Nachdem der Kurs zunächst eindeutig auf die Militärbasis zuführte, ist seit gestern Nacht ein klarer Wechsel Richtung Süden erkennbar.

Hier zunächst der aktuelle Blogeintrag als Zusammenfassung-
das englische Original ist hier nachzulesen:
http://www.phoenicia.org.uk/inspiring-blog.htm


Position Report 68
Date: 20th November 2009
Location:

07.11 S, 69.14.5E

Message: Blog 14: Rain and fishy goings on in the galley



Immer noch in der Hoffnung und auf der Jagd nach dem richtigen Wind, der die Phoenicia wieder zügig Richtung Afrika tragen soll, führt der Kurs weiter nach Süden. In den letzten 24 Stunden hat es gegossen wie aus Kübeln, Schiff und Besatzung sind durchnässt.
Das Hauptsegel wurde gestern runtergeholt- abermals musste eine große Zahl an Seilen und Bänder ausgetauscht werden, die brüchig waren. Sollten sie nun endlich auf den richtigen Wind treffen, dann ist das Schiff auch bereit.

Die eh schon etwas angeschlagene Laune an Bord wurde noch etwas vertieft, als Sulhahn ein Reisgericht mit stinkendem Fisch zauberte- die Crew dachte, es wäre ein fliegender Fisch, den Sulhahn kürzlich vom Deck gesammelt hätte...
aber es war in Plastiktüten verpackter, sonnengetrockneter Fisch aus Salalah, von dem die anderen schon viel früher gehofft und angenommen hatten, dass er längst entsorgt war-
Fehler!
Zu der seelischen Verstimmung kam nun noch die Magenverstimmung...

- - -

Alles in allem klingt der Blogeintrag etwas niedergeschlagen.
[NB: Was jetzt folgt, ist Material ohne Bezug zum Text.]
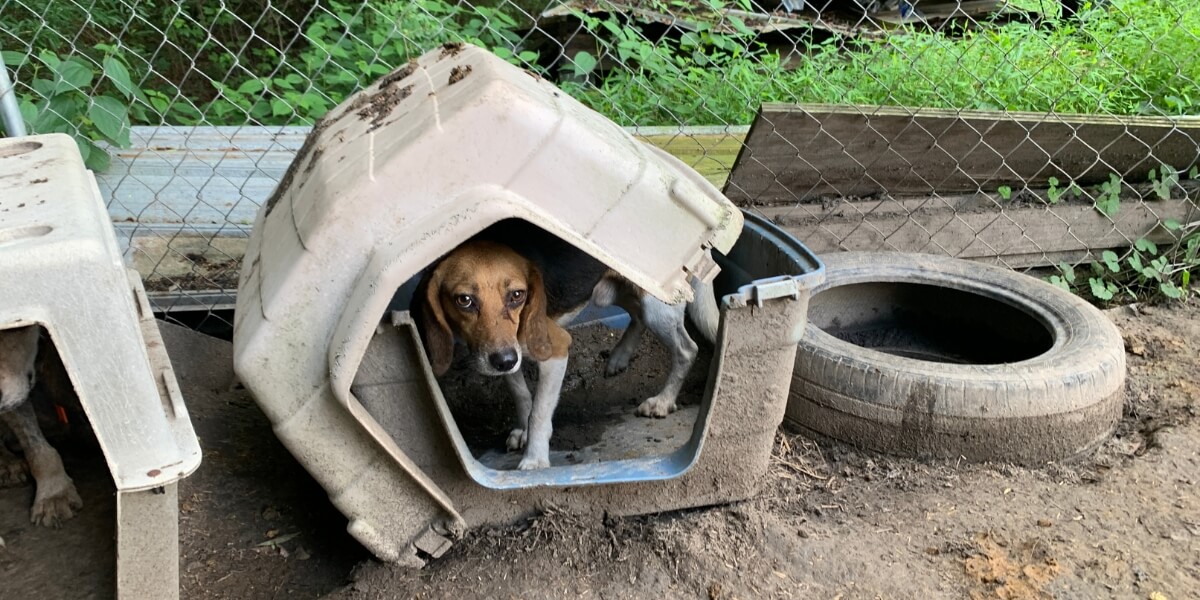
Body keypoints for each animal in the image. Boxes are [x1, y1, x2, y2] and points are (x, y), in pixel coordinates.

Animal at [417, 220, 715, 468]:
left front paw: (535, 461)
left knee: (687, 349)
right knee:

Die Besatzung rechnet mit insgesamt etwa 30 bis 40 Tagen für die jetzige Etappe- heute wäre der 27. oder 28. Tag auf See.
Wasser und Proviant sind für diesen Zeitraum berechnet worden- man erwähnt aber die zahlreichen Inseln und Landemöglichkeiten, die noch vor ihnen liegen...

Ich denke, im Moment haben sie einfach ein wenig die Schnauze voll.
Verdammt weit draußen, kein richtiger Wind, alles nass, Essen widerlich, zu eng aufeinander- rund um die Uhr...

Der letzte Satz im Blog:
Hopefully our luck is changing for the better.